9.26.2005

How we treat our heroes: on Pat Tillman's death

When Arizona Cardinals football star turned Army Ranger Pat Tillman was killed in combat in Afghanistan, he was universally heralded as a patriot and a hero. Ann Coulter called him “an American original — virtuous, pure and masculine like only an American male can be.” But an inquiry into more than 2,000 pages of documents relating to Tillman's death—which the Pentagon immediately reported as caused by enemy fire, when it in fact was immediately known to be a friendly fire killing—shows a more nuanced picture of the man, beyond the posterboy many in the right took him to be.

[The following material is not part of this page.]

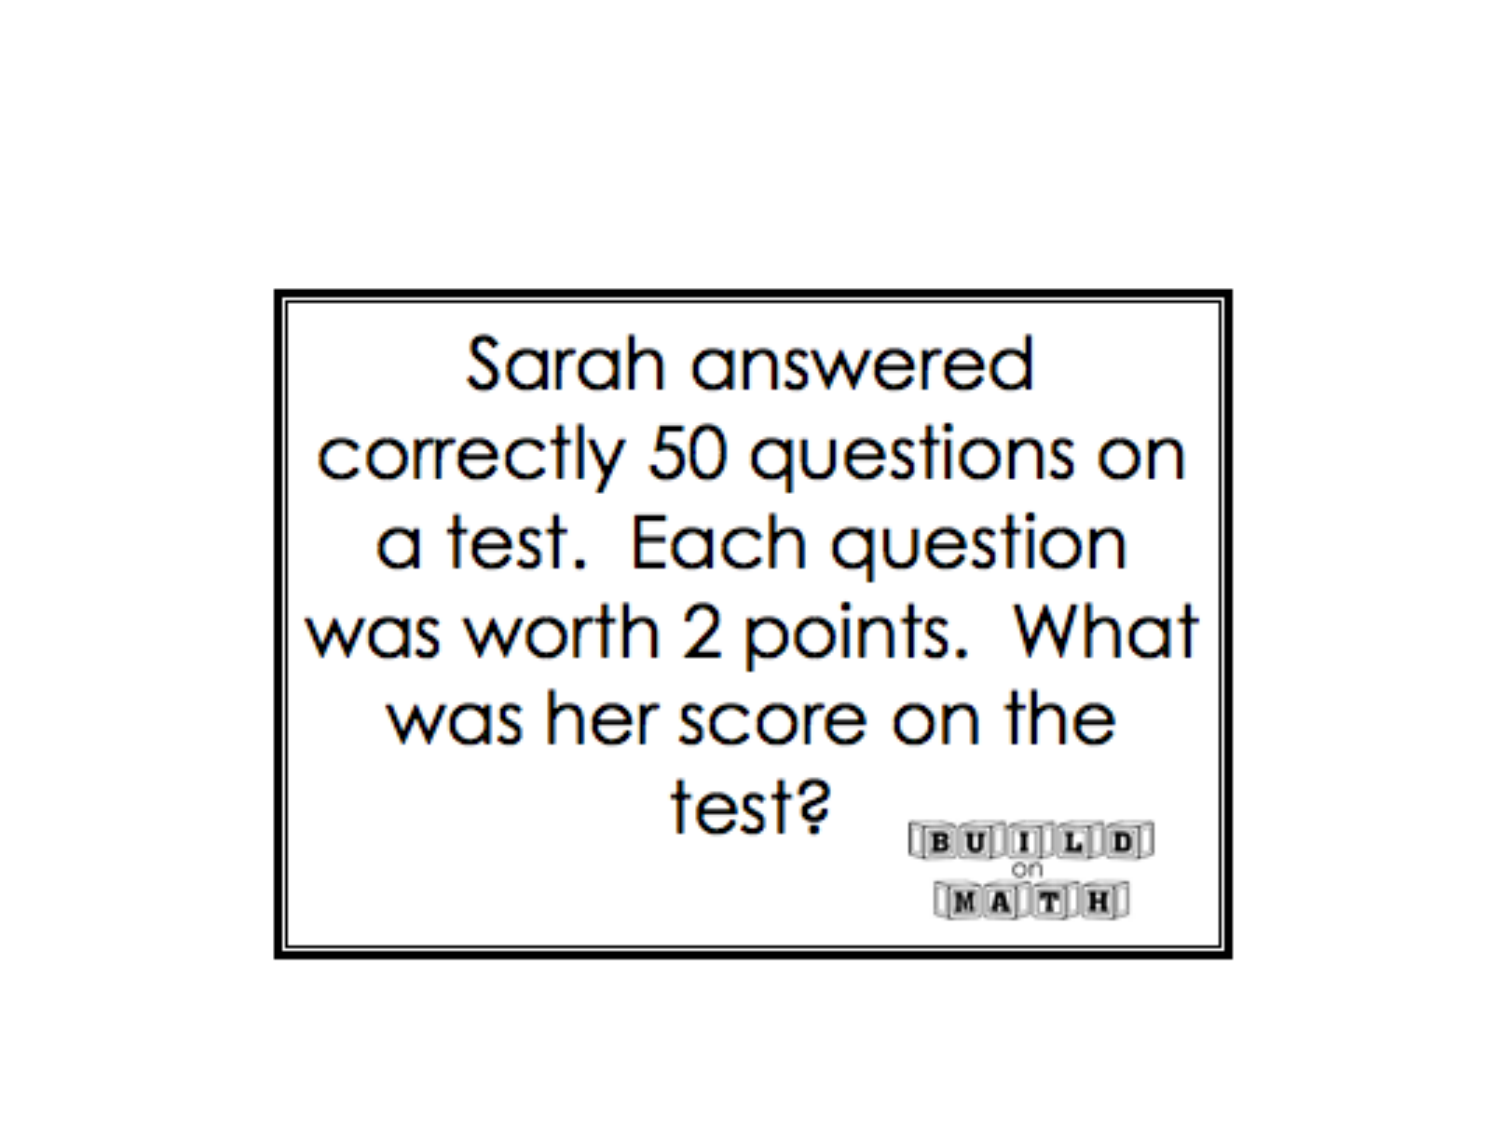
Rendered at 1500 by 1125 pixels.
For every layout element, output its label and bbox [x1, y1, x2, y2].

The San Francisco Chronicle reports that Tillman opposed Bush and the war, but enlisted to fight anyway; that a favorite author is Noam Chomsky, and that he sought a private meeting with Chomsky upon his return to the states; and he reportedly supported John Kerry in the last election. But, The Cunning Realist points out some of the key outrages in the Army and Pentagon's handling of Tillman's death: the fact that the Army waited five weeks to inform Tillman's family that he was killed by friendly fire; the systematic destruction of evidence, including Tillman's combat armor, which was burned by another soldier; testimony by a fellow soldier who said that Tillman died calling out to fellow Rangers, "Cease fire, friendlies, I am Pat f—ing Tillman, dammit," before his head was ripped off by three bullets; and testimony by an army official that "Army officials allowed witnesses to change key details in their sworn statements so his finding that certain soldiers committed 'gross negligence' could be softened."